Problem description
Edit the items below by replacing every "collectors" with "collected by", leaving everything else unchanged.

[Stored items]
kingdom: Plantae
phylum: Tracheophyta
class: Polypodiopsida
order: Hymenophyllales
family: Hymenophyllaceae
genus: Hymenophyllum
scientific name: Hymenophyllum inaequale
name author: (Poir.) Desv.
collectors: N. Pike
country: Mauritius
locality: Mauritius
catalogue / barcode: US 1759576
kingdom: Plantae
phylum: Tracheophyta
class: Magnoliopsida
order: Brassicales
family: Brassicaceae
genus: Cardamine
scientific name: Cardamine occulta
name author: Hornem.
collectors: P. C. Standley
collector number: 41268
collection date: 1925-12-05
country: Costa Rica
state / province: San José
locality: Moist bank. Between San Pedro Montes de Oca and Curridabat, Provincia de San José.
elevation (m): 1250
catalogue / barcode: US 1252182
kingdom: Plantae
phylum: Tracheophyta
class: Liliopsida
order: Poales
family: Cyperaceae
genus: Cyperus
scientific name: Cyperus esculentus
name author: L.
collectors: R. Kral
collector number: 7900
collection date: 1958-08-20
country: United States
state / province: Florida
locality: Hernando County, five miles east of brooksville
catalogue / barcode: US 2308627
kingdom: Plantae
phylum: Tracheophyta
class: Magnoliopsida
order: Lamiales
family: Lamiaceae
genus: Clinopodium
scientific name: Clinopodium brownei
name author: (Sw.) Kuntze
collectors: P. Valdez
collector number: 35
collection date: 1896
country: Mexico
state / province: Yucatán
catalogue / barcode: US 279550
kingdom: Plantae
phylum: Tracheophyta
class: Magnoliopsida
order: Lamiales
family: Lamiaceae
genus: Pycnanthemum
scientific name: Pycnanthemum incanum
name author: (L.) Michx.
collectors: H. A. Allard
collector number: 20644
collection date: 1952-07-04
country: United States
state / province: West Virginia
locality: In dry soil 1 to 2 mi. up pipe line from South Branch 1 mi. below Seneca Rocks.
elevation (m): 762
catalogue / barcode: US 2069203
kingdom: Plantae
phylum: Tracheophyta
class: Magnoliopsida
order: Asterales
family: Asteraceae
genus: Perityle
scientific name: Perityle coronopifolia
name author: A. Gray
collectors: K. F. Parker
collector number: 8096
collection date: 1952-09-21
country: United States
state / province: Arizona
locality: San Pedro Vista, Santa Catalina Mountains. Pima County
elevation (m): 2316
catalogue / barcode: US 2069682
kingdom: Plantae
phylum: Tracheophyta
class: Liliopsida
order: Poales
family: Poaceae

In response
kingdom: Plantae
phylum: Tracheophyta
class: Polypodiopsida
order: Hymenophyllales
family: Hymenophyllaceae
genus: Hymenophyllum
scientific name: Hymenophyllum inaequale
name author: (Poir.) Desv.
collected by: N. Pike
country: Mauritius
locality: Mauritius
catalogue / barcode: US 1759576
kingdom: Plantae
phylum: Tracheophyta
class: Magnoliopsida
order: Brassicales
family: Brassicaceae
genus: Cardamine
scientific name: Cardamine occulta
name author: Hornem.
collected by: P. C. Standley
collector number: 41268
collection date: 1925-12-05
country: Costa Rica
state / province: San José
locality: Moist bank. Between San Pedro Montes de Oca and Curridabat, Provincia de San José.
elevation (m): 1250
catalogue / barcode: US 1252182
kingdom: Plantae
phylum: Tracheophyta
class: Liliopsida
order: Poales
family: Cyperaceae
genus: Cyperus
scientific name: Cyperus esculentus
name author: L.
collected by: R. Kral
collector number: 7900
collection date: 1958-08-20
country: United States
state / province: Florida
locality: Hernando County, five miles east of brooksville
catalogue / barcode: US 2308627
kingdom: Plantae
phylum: Tracheophyta
class: Magnoliopsida
order: Lamiales
family: Lamiaceae
genus: Clinopodium
scientific name: Clinopodium brownei
name author: (Sw.) Kuntze
collected by: P. Valdez
collector number: 35
collection date: 1896
country: Mexico
state / province: Yucatán
catalogue / barcode: US 279550
kingdom: Plantae
phylum: Tracheophyta
class: Magnoliopsida
order: Lamiales
family: Lamiaceae
genus: Pycnanthemum
scientific name: Pycnanthemum incanum
name author: (L.) Michx.
collected by: H. A. Allard
collector number: 20644
collection date: 1952-07-04
country: United States
state / province: West Virginia
locality: In dry soil 1 to 2 mi. up pipe line from South Branch 1 mi. below Seneca Rocks.
elevation (m): 762
catalogue / barcode: US 2069203
kingdom: Plantae
phylum: Tracheophyta
class: Magnoliopsida
order: Asterales
family: Asteraceae
genus: Perityle
scientific name: Perityle coronopifolia
name author: A. Gray
collected by: K. F. Parker
collector number: 8096
collection date: 1952-09-21
country: United States
state / province: Arizona
locality: San Pedro Vista, Santa Catalina Mountains. Pima County
elevation (m): 2316
catalogue / barcode: US 2069682
kingdom: Plantae
phylum: Tracheophyta
class: Liliopsida
order: Poales
family: Poaceae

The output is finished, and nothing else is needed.